O signo da incorporação, no título da mostra, faz recordar que o corpo (como a casa à qual é sinonimizado na citação de Lygia Clark que serve como um dos motes da exposição) é um território. Nos ritos de incorporação por divindades e entidades da religiosidade afro-brasileira, este corpo de desterritorializa. Passa a pertencer a um outro, emprestando-lhe a solidez, o gesto, a voz, o olhar. Cobra Coral é a denominação de uma entidade afro-indígena cultuada na Umbanda, que traz em seu nome o poder da serpente homônima do gênero Calliophis, pequena, de aparência frágil, porém temível. Um signo de perigo que a associa à coleção de signos que corporificam a mostra e, por extensão, a Exu..

● **REGISTROS A PROCESSAR**
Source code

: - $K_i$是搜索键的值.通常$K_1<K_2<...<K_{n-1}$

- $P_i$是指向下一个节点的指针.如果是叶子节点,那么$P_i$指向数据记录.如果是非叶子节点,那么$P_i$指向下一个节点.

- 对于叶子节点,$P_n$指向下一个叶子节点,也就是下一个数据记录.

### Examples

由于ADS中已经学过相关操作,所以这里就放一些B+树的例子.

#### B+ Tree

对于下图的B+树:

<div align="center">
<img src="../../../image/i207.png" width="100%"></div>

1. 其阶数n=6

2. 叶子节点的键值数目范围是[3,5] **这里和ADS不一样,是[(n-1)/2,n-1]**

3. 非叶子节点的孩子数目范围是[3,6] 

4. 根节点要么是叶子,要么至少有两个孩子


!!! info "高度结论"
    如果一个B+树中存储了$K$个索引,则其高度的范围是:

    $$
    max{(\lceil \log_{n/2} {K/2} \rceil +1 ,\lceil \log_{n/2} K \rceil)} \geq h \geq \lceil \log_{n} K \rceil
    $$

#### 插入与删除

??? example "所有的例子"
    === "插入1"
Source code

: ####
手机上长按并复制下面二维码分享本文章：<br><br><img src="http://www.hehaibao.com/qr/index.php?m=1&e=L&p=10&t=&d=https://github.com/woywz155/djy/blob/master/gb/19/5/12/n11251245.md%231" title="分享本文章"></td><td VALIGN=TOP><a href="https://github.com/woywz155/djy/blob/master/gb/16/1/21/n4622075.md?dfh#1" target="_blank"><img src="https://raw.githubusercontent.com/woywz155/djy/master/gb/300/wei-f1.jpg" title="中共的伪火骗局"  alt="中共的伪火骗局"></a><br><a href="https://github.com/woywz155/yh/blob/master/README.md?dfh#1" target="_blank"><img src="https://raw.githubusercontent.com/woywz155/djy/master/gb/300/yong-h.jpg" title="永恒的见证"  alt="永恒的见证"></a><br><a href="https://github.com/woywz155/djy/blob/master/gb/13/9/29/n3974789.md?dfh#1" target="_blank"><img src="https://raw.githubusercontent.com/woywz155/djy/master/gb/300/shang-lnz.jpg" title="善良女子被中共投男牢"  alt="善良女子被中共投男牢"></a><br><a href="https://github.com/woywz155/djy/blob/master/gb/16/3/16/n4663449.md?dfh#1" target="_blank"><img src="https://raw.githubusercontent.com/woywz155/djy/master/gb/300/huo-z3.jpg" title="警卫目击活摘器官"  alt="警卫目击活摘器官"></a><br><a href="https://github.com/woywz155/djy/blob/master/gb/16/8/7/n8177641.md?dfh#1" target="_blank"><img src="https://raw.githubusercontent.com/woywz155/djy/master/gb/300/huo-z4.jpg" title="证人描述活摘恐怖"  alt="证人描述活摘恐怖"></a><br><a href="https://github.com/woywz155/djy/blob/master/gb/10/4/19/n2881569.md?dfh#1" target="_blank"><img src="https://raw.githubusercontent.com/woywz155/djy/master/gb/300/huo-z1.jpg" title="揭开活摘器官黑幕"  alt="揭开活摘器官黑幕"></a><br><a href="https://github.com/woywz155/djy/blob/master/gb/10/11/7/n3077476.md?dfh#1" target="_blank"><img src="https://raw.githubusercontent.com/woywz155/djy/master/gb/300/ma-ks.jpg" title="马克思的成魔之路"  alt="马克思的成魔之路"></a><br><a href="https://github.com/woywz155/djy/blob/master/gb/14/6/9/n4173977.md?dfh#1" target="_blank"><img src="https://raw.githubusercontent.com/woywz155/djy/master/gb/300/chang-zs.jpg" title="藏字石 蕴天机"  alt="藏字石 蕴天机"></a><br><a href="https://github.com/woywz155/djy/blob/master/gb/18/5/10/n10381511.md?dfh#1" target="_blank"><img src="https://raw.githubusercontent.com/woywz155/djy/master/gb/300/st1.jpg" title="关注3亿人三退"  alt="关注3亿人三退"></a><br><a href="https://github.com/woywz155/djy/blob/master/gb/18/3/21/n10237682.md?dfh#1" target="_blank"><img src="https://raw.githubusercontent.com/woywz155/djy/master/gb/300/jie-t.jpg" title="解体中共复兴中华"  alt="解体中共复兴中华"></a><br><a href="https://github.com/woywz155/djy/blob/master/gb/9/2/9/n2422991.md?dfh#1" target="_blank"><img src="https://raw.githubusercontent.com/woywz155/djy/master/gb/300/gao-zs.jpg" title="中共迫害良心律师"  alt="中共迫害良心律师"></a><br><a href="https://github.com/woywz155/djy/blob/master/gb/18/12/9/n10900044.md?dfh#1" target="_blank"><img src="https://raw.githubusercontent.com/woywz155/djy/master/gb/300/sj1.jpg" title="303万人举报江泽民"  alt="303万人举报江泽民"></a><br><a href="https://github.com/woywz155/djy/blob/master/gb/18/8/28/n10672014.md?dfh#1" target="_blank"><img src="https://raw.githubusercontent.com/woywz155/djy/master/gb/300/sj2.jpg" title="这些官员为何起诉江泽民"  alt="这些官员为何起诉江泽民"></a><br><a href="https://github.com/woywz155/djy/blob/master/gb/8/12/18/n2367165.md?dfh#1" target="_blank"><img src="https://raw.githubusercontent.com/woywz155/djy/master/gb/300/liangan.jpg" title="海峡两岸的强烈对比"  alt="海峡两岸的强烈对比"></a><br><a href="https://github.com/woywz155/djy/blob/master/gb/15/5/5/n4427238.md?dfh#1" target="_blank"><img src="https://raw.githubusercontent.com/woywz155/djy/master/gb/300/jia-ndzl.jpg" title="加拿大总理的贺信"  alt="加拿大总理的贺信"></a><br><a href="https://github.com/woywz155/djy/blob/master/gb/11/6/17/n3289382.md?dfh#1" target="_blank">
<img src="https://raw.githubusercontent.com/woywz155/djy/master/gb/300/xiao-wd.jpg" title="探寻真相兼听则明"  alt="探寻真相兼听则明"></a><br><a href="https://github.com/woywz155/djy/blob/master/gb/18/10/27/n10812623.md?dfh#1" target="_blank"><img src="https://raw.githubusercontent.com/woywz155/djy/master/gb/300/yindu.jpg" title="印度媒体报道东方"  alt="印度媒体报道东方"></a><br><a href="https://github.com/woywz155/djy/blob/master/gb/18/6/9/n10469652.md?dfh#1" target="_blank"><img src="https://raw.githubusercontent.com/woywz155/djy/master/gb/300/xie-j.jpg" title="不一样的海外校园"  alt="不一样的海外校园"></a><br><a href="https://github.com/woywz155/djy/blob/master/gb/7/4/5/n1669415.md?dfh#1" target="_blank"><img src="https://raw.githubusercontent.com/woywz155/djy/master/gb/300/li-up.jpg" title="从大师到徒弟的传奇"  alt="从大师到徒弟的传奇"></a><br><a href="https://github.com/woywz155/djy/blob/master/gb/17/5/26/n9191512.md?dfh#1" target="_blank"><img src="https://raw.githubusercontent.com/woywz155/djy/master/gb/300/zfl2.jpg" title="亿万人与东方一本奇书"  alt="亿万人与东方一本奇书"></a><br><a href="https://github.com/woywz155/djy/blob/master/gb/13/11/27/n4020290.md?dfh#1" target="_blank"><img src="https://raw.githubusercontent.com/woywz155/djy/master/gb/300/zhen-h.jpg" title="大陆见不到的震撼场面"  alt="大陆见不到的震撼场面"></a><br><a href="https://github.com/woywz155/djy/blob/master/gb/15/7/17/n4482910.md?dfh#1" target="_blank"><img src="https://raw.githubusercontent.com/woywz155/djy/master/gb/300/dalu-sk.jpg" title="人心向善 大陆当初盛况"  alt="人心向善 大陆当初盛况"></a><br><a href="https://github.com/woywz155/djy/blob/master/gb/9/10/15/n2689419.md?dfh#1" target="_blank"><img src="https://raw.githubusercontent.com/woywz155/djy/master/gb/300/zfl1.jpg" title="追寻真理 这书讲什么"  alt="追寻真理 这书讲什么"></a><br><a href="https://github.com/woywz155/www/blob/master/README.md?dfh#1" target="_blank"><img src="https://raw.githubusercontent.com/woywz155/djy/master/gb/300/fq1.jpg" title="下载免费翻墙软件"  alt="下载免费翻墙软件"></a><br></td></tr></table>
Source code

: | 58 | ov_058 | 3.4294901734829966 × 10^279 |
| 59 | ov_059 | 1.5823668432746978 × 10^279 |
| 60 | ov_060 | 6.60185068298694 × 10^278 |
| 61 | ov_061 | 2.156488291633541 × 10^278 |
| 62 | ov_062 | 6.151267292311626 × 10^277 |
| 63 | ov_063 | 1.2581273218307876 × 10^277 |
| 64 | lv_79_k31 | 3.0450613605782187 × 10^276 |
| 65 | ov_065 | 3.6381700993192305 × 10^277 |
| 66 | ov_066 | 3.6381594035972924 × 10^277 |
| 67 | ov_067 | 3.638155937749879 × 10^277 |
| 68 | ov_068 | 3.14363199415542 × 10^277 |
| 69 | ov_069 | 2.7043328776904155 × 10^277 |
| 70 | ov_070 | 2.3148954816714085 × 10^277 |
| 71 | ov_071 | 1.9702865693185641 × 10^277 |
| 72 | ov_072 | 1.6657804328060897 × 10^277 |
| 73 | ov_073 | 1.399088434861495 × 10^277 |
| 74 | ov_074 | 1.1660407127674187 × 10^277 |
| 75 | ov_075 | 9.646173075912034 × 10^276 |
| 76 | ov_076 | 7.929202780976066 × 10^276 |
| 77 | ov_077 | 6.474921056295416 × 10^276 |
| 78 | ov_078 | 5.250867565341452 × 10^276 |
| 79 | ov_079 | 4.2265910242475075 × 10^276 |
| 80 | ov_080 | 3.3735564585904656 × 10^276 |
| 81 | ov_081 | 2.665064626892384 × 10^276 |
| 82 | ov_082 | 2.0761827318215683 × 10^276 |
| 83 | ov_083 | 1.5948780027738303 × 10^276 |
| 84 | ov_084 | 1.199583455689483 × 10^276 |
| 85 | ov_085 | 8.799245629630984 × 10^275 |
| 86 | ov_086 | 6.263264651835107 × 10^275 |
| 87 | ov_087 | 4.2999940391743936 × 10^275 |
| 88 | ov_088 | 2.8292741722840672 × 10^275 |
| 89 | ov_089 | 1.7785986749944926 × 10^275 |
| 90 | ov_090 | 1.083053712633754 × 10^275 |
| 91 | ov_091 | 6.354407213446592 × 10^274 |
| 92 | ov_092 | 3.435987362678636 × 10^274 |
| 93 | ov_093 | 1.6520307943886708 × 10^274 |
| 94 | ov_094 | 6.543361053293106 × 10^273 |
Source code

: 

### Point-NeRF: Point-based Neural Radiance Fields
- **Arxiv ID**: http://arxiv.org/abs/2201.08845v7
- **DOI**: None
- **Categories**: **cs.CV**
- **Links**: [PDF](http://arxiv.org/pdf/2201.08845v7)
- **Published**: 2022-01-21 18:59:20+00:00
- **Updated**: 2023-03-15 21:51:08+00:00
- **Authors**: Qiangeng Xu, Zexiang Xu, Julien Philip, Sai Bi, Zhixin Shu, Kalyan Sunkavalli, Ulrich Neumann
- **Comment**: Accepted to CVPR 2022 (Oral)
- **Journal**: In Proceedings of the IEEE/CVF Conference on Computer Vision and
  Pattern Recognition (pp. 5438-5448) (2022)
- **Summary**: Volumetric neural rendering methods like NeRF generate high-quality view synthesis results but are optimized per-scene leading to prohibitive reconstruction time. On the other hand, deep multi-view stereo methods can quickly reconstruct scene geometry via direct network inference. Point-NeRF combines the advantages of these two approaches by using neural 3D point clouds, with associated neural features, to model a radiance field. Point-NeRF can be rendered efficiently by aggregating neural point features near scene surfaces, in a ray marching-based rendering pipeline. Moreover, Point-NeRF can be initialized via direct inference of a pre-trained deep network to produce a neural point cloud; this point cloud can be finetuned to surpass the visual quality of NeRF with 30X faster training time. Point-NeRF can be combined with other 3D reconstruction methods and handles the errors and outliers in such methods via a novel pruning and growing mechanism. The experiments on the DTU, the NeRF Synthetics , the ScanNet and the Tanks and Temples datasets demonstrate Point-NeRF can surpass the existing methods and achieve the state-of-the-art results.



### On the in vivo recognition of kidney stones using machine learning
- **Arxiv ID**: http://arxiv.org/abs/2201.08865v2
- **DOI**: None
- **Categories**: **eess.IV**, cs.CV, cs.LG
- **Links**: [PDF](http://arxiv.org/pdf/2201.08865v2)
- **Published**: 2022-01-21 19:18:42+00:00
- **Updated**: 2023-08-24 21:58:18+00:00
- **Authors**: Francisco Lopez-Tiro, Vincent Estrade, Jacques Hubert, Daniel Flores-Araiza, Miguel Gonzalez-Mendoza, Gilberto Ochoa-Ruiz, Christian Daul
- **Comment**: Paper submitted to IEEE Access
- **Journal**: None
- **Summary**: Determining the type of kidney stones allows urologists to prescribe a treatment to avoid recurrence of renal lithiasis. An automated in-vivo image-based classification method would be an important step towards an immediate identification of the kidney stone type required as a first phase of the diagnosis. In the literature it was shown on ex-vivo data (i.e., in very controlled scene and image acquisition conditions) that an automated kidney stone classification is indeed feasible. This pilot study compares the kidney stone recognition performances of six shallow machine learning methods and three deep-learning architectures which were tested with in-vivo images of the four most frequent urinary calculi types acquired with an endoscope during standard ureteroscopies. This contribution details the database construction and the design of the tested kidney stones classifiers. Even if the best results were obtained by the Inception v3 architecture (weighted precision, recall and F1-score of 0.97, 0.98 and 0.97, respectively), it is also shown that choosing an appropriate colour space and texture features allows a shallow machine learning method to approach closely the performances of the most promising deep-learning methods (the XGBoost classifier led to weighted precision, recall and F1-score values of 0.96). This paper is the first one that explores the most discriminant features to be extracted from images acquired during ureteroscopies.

● **CONJUNTO DE TAREFAS**
• A. Com base no trecho sobre a mostra e a entidade Cobra Coral, responda às perguntas abaixo.
(i) De quem é a citação que serve como um dos motes da exposição?
(ii) Em qual religião a entidade Cobra Coral é cultuada?
(iii) A que gênero pertence a serpente homônima da entidade?
• B. Transcreva fielmente, sem qualquer alteração, estas linhas dos registros: comece na linha que contém "### On the in" e termine após a linha que contém "- **Journal**: None".
O trecho e os registros constituem materiais independentes entre si.

● **PROBLEMAS RESOLVIDOS**
• A.
(i) De Lygia Clark.
(ii) Na Umbanda.
(iii) Ao gênero Calliophis.

• B.
### On the in vivo recognition of kidney stones using machine learning
- **Arxiv ID**: http://arxiv.org/abs/2201.08865v2
- **DOI**: None
- **Categories**: **eess.IV**, cs.CV, cs.LG
- **Links**: [PDF](http://arxiv.org/pdf/2201.08865v2)
- **Published**: 2022-01-21 19:18:42+00:00
- **Updated**: 2023-08-24 21:58:18+00:00
- **Authors**: Francisco Lopez-Tiro, Vincent Estrade, Jacques Hubert, Daniel Flores-Araiza, Miguel Gonzalez-Mendoza, Gilberto Ochoa-Ruiz, Christian Daul
- **Comment**: Paper submitted to IEEE Access
- **Journal**: None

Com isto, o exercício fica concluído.